Several prior research suggested that screening all newborns for SCID improved survival, but none proved it. As a result, the NIH-funded Primary Immune Deficiency Treatment Consortium (PIDTC) set out to determine whether the introduction of population-wide newborn screening for SCID enhanced infant survival. The PIDTC is part of the NCATS Rare Diseases Clinical Research Network, which includes 47 centers across North America with the same goal of improving health outcomes for patients with rare, life-threatening, hereditary immune system illnesses.
PIDTC researchers examined data on over 900 infants with confirmed SCID who were treated with a donation of blood-forming stem cells from a non-genetically matched donor at one of 34 sites in the United States or Canada between 1982 and 2018. The researchers compared the five-year overall survival rate of these children between 2010 and 2018, when state and province-wide newborn screening was in place at participating locations, to earlier time periods. The researchers excluded from the study infants who got stem-cell transplants from genetically matched sibling donors because they had great overall survival rates during the study period.
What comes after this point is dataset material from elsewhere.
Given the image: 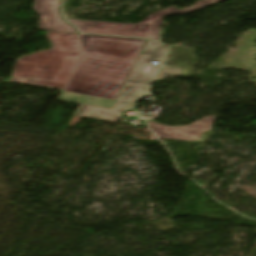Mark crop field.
<instances>
[{"instance_id":"f4fd0767","label":"crop field","mask_w":256,"mask_h":256,"mask_svg":"<svg viewBox=\"0 0 256 256\" xmlns=\"http://www.w3.org/2000/svg\"><path fill=\"white\" fill-rule=\"evenodd\" d=\"M214 121L215 116H210L184 127H165L154 121L149 122V125L159 138L193 141L203 132L210 131Z\"/></svg>"},{"instance_id":"d8731c3e","label":"crop field","mask_w":256,"mask_h":256,"mask_svg":"<svg viewBox=\"0 0 256 256\" xmlns=\"http://www.w3.org/2000/svg\"><path fill=\"white\" fill-rule=\"evenodd\" d=\"M10 81L11 82H18V83H27V84H31V85L51 87V88H57V89H61L65 85V84H62V83H55V82H44V81H35V80H27V79H15V78H11Z\"/></svg>"},{"instance_id":"8a807250","label":"crop field","mask_w":256,"mask_h":256,"mask_svg":"<svg viewBox=\"0 0 256 256\" xmlns=\"http://www.w3.org/2000/svg\"><path fill=\"white\" fill-rule=\"evenodd\" d=\"M81 37L85 52L64 90L116 99L145 40Z\"/></svg>"},{"instance_id":"e52e79f7","label":"crop field","mask_w":256,"mask_h":256,"mask_svg":"<svg viewBox=\"0 0 256 256\" xmlns=\"http://www.w3.org/2000/svg\"><path fill=\"white\" fill-rule=\"evenodd\" d=\"M58 99L77 102V103H83V104H89V105H95V106H101V107H107V108H111L114 102V100L112 99L65 92V91L61 92Z\"/></svg>"},{"instance_id":"ac0d7876","label":"crop field","mask_w":256,"mask_h":256,"mask_svg":"<svg viewBox=\"0 0 256 256\" xmlns=\"http://www.w3.org/2000/svg\"><path fill=\"white\" fill-rule=\"evenodd\" d=\"M52 48L17 60L11 77L66 83L81 53L77 34L48 32Z\"/></svg>"},{"instance_id":"34b2d1b8","label":"crop field","mask_w":256,"mask_h":256,"mask_svg":"<svg viewBox=\"0 0 256 256\" xmlns=\"http://www.w3.org/2000/svg\"><path fill=\"white\" fill-rule=\"evenodd\" d=\"M167 52L159 42L147 40L131 74L129 75L116 103L112 109L79 104L74 115L115 122L123 111L132 109L137 99L143 96L154 78L159 65L152 61L162 62Z\"/></svg>"},{"instance_id":"dd49c442","label":"crop field","mask_w":256,"mask_h":256,"mask_svg":"<svg viewBox=\"0 0 256 256\" xmlns=\"http://www.w3.org/2000/svg\"><path fill=\"white\" fill-rule=\"evenodd\" d=\"M60 0H36L33 8L40 15L39 29L55 32L76 33V30L61 20L58 12Z\"/></svg>"},{"instance_id":"5a996713","label":"crop field","mask_w":256,"mask_h":256,"mask_svg":"<svg viewBox=\"0 0 256 256\" xmlns=\"http://www.w3.org/2000/svg\"><path fill=\"white\" fill-rule=\"evenodd\" d=\"M180 74H181V68L180 67L174 68V67H167L165 65H162L155 81L159 80V79H162V78H165V77L177 76V75H180Z\"/></svg>"},{"instance_id":"412701ff","label":"crop field","mask_w":256,"mask_h":256,"mask_svg":"<svg viewBox=\"0 0 256 256\" xmlns=\"http://www.w3.org/2000/svg\"><path fill=\"white\" fill-rule=\"evenodd\" d=\"M219 1L222 0H198L194 5L186 9H177L176 7L172 6L170 8L163 9L157 13L149 15L137 25L78 21L70 19L67 20L71 24L78 27L81 32L145 37L158 40L160 36V26L163 24L164 17L176 14L191 13Z\"/></svg>"}]
</instances>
Despite advances in clinical treatment, the five-year overall survival percentage for children with SCID who underwent a stem-cell transplant from a non-genetically matched donor stayed stable at 72% to 73% from 1982 to 2009, but increased to 87% from 2010 to 2018. Between 2010 and 2018, 92.5% of children who received a transplant and whose disease was first diagnosed as a consequence of neonatal screening rather than illness or a family history of SCID survived to age 5 or beyond.
Previous studies had showed that children with SCID who were younger than 3.5 months at the time of transplant and did not have an active infection at the time of transplant had a higher five-year survival rate. An examination of the PIDTC data revealed that both of these characteristics were substantially more common in the era of newborn screening and contributed to an increase in the proportion of infants who survived to the age of five. Furthermore, when comparing 2010-2018 to earlier decades, the percentage of kids with SCID who had never experienced an infection by the time of transplant was significantly higher, fuelling the survival improvement. Furthermore, regardless of the transplant technique utilized, the percentage of children who survived to the age of 5 was higher in 2010-2018 than in previous decades.